Learn more about this event on our website: https://brooklynrail.org/event....s/2020/09/17/curator

At the start of quarantine, the Brooklyn Rail asked how might we stay connected to each other in a time of self-isolation? Now we ask: How can we stay involved and engaged in upholding our civic responsibility to one another across communities? How can we deploy this community we have built through the New Social Environment—through hundreds of conversations and meals shared over the past six months—to mobilize daily action for grassroots movements, social justice and equity projects, and for the political good of our most marginalized communities across the nation? Common Ground will be taking over the New Social Environment Thursday 1pm slot—beginning immediately and continuing up to the presidential election—and will convene weekly on Thursdays at 1pm Eastern from Sept 3rd through Nov 5th.

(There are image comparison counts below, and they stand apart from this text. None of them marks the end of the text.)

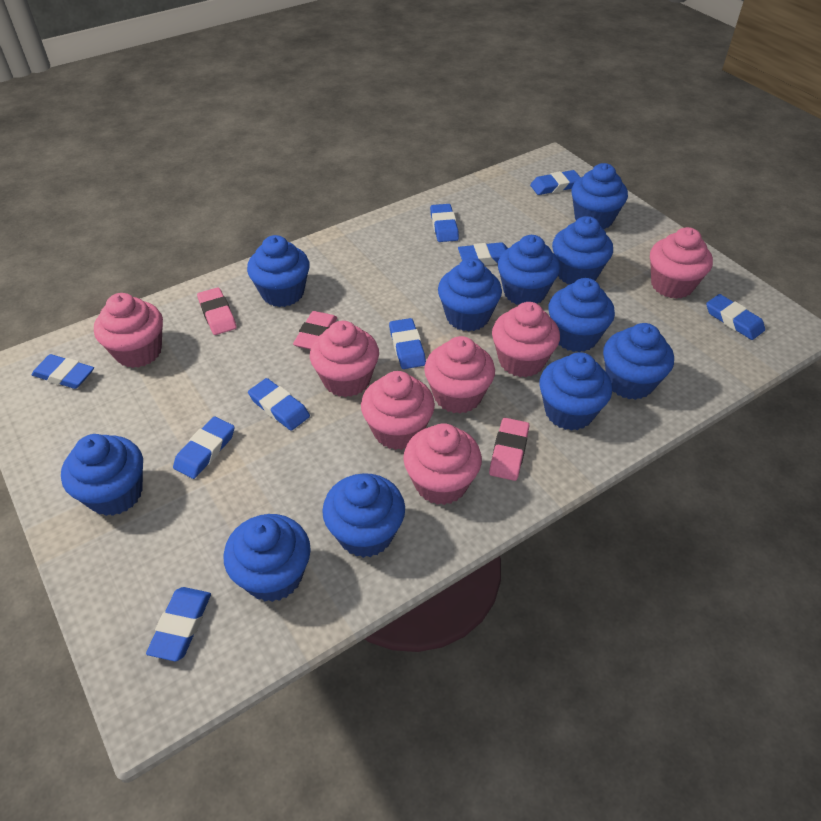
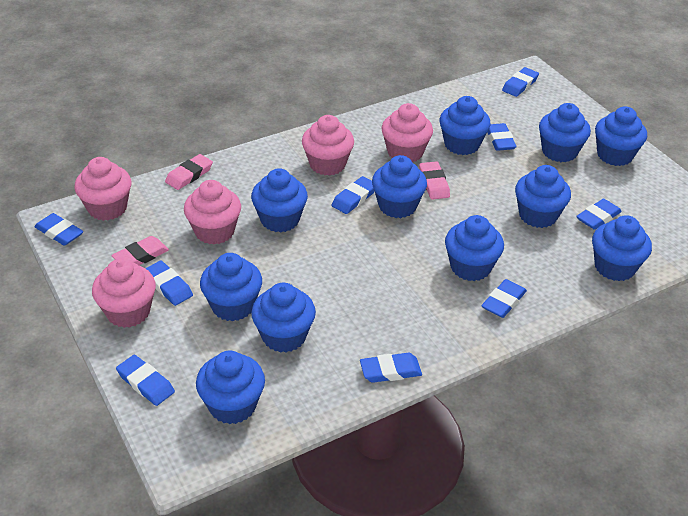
pink cupcake: 7 -> 5

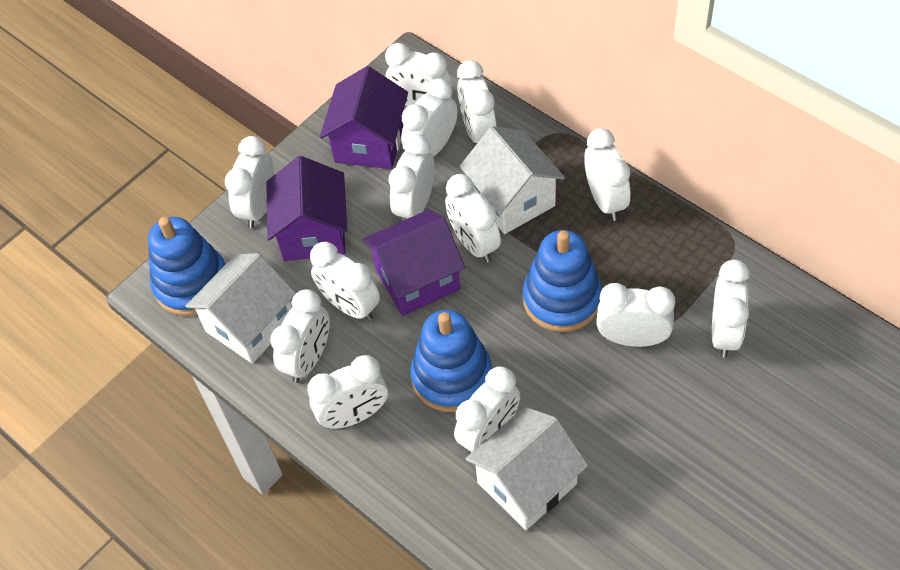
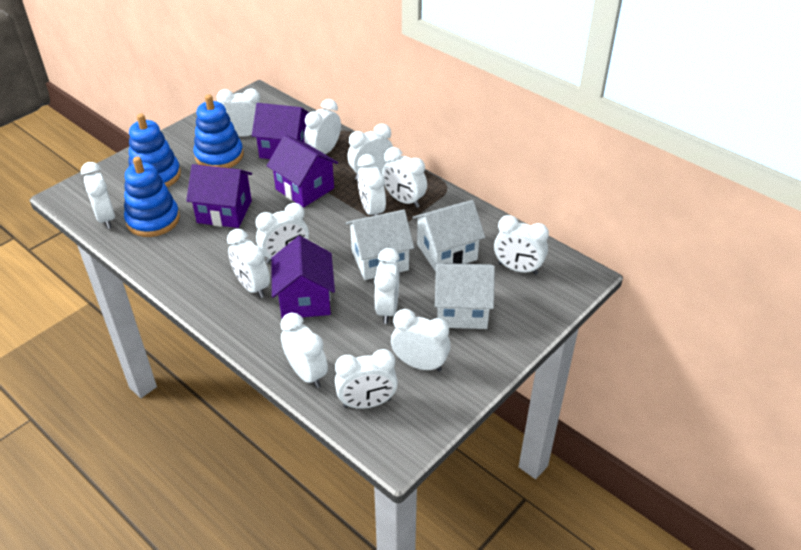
purple house: 3 -> 4

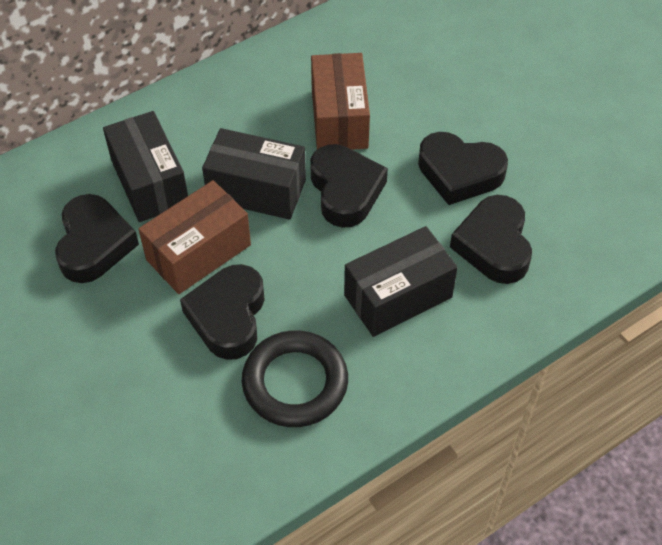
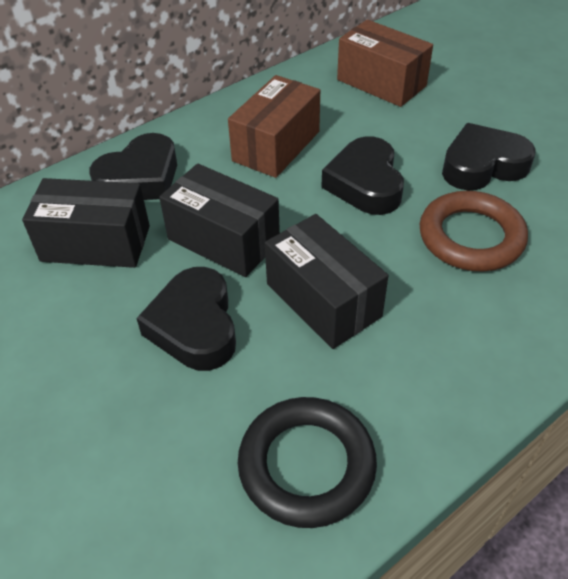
black heart: 5 -> 4
brown ring: 0 -> 1

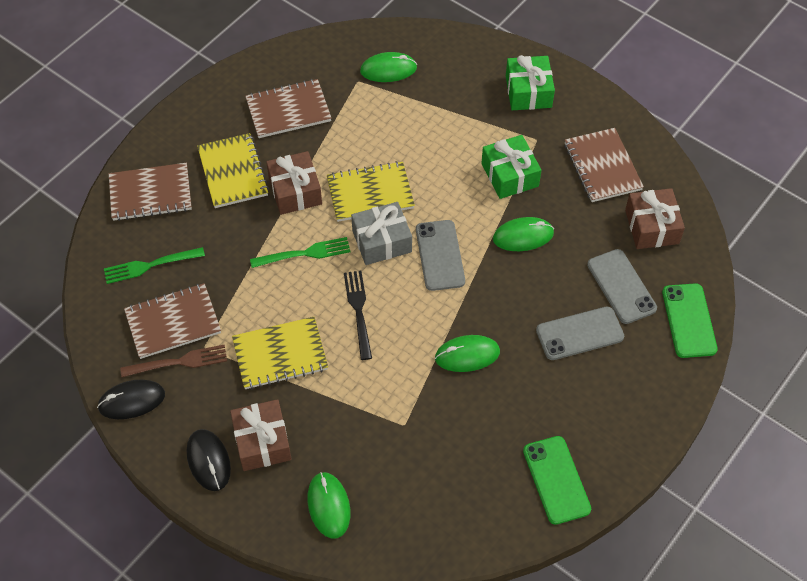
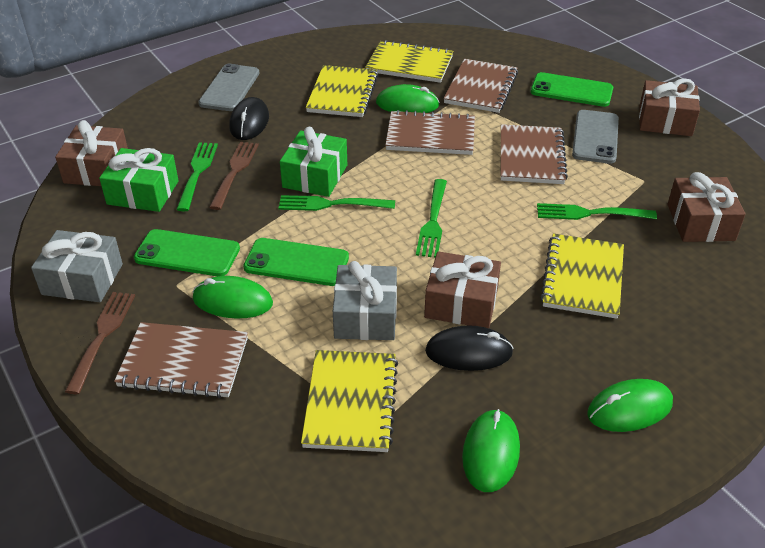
black fork: 1 -> 0
brown fork: 1 -> 2
brown gift: 3 -> 4
green fork: 2 -> 4
green phone: 2 -> 3
grey gift: 1 -> 2
grey phone: 3 -> 2
yellow notebook: 3 -> 4

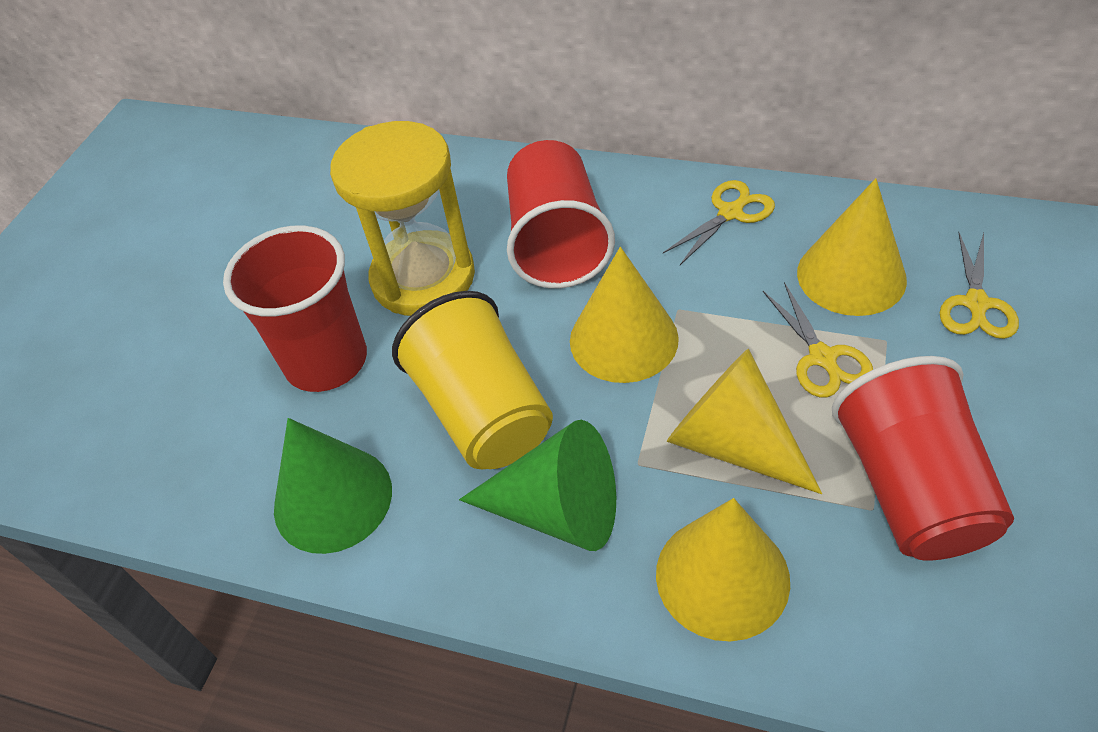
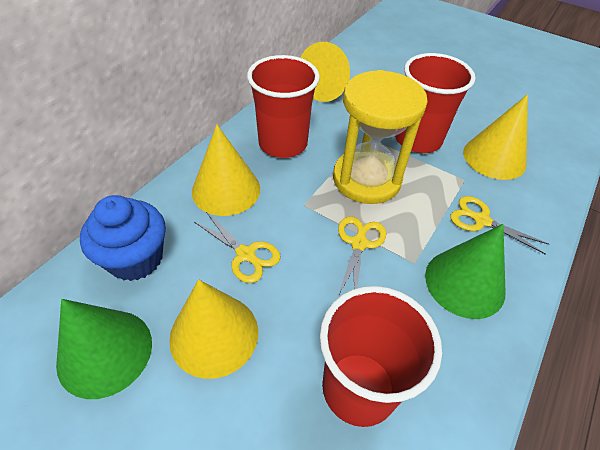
blue cupcake: 0 -> 1
yellow cup: 1 -> 0

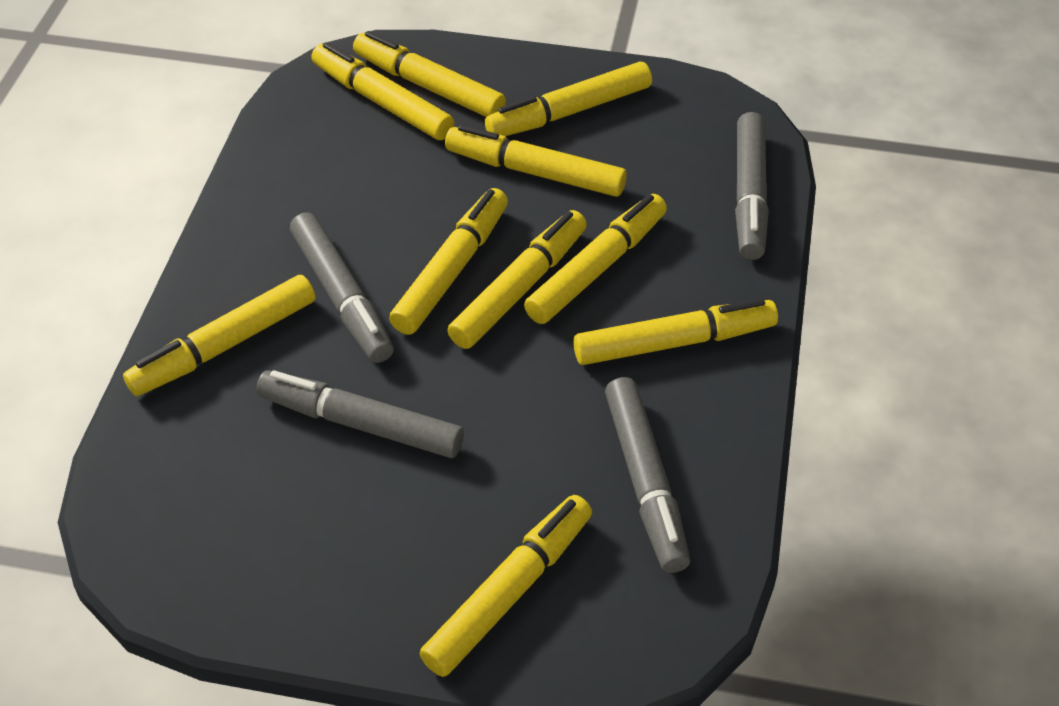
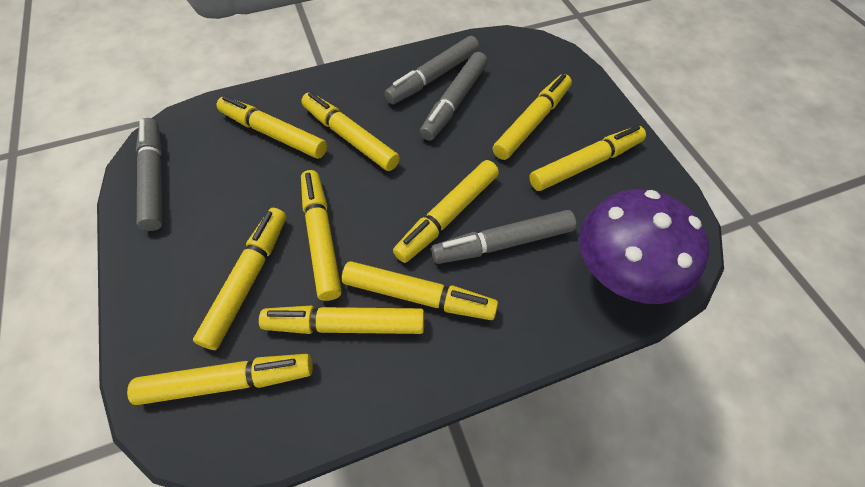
purple mushroom: 0 -> 1

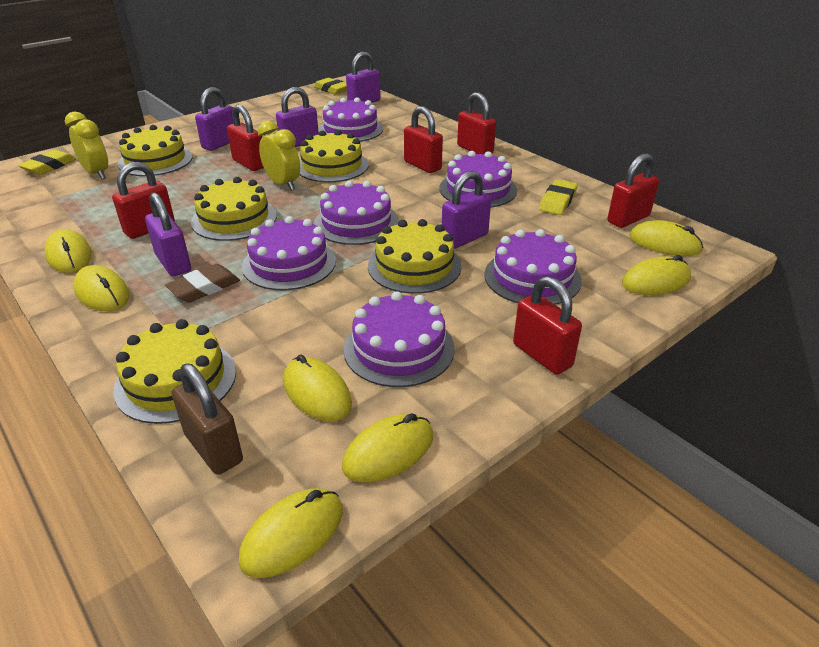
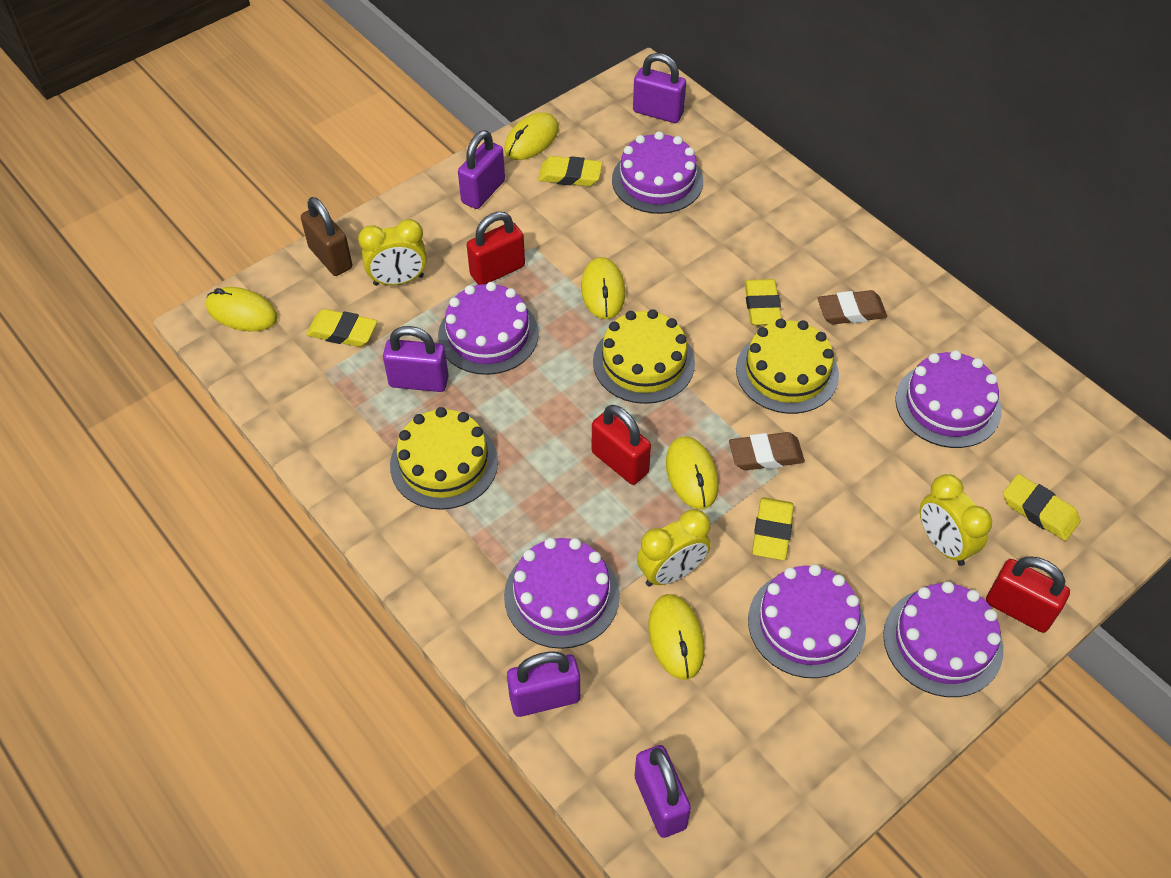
brown eraser: 1 -> 2
red padlock: 6 -> 3
yellow cake: 5 -> 3
yellow clock: 2 -> 3
yellow eraser: 3 -> 5
yellow mouse: 7 -> 5

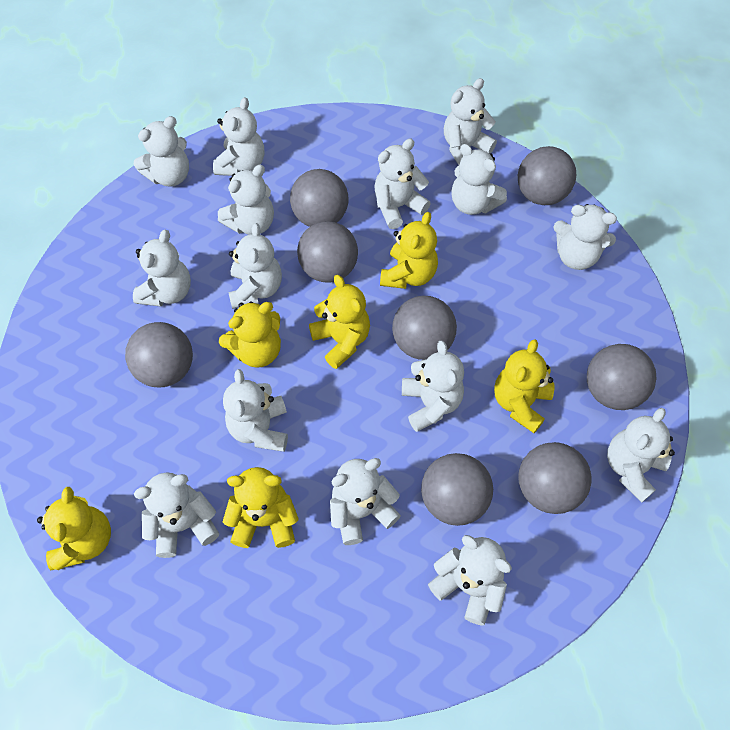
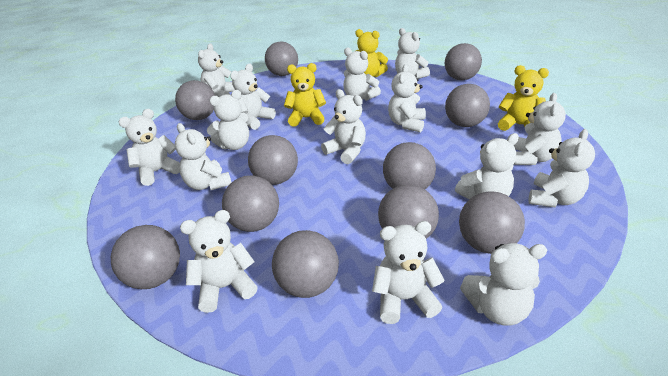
grey ball: 8 -> 11
yellow teddy bear: 6 -> 3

Maura Reilly is a curator who has organized dozens of exhibitions internationally with a specific focus on marginalized artists. She has written extensively on global contemporary art and curatorial practice, including, most recently Curatorial Activism: Towards an Ethics of Curating (Thames & Hudson, 2018). Reilly is the Founding Curator of the Elizabeth A. Sackler Center for Feminist Art at the Brooklyn Museum, where she developed and launched the first exhibition and public programming space in the USA devoted entirely to feminist art. In 2015, Reilly was named one of the Top 50 most influential people in the art world by Art & Auction, in recognition of her advocacy for women artists. She is an Editor-at-Large for the Brooklyn Rail. Reilly is Associate Professor of Art History and Museum Studies at Arizona State University.

Patricia Cronin is an interdisciplinary conceptual artist whose work has been exhibited widely in the U.S. and internationally, including Shrine For Girls at the 56th Venice Biennale, Venice, Italy and traveled to The FLAG Art Foundation, New York, NY and the LAB Gallery, Dublin, Ireland. Other solo exhibitions were presented at the Capitoline Museum’s Centrale Montemartini Museum, Rome, Italy; Newcomb Art Museum, New Orleans, LA; Brooklyn Museum, Brooklyn, NY; and Tampa Museum of Art, Tampa, FL. She is Professor of Art at Brooklyn College of The City University of New York.

Cecilia Fajardo-Hill is a British-Venezuelan art historian and curator with a specialization in modern and contemporary Latin American art. She is currently based in Southern California and New York. Fajardo-Hill holds a PhD in art history from the University of Essex, England, and an MA in 20th-century art history from the Courtauld Institute of Art, London, England. She is Visiting Scholar at the Chicano Studies Research Center at UCLA.

Nur Sobers-Khan is the Lead Curator for South Asian Collections at the British Library, London, where she is responsible for curating a collection of books and manuscripts on the history of Islam in South Asia. Her current work focuses on dismantling the structures of colonial violence embedded in the curation and exhibition of these collections. Most recently she has been involved in the efforts of the library’s Decolonising Working Group. She is currently Principle Investigator of the AHRC-funded research and digitization project Two Centuries of Indian Print. She completed her BA and PhD in Oriental Studies at the University of Cambridge.

Jasmine Wahi is the Holly Block Social Justice Curator at the Bronx Museum of the Arts, and the Founder + Co-Director of Project for Empty Space, a Newark, NJ based non profit organization that supports artists who are interested in social discourse and activism. Wahi is a Visiting Critic at Yale University, and a faculty member at the School of Visual Arts: MFA Fine Arts department. Jasmine Wahi received her Masters in Art History from New York University’s Institute of Fine Arts. She lives with her chihuahua mutt, Momo, in Brooklyn.

Camilo Roldán is a Colombian-American poet and translator. His first full-length book of poems, Dropout, was published in 2019 and a translation of María Paz Guerrero’s book, God is a Bitch Too (Dios también es una perra), is forthcoming from UDP in December 2020.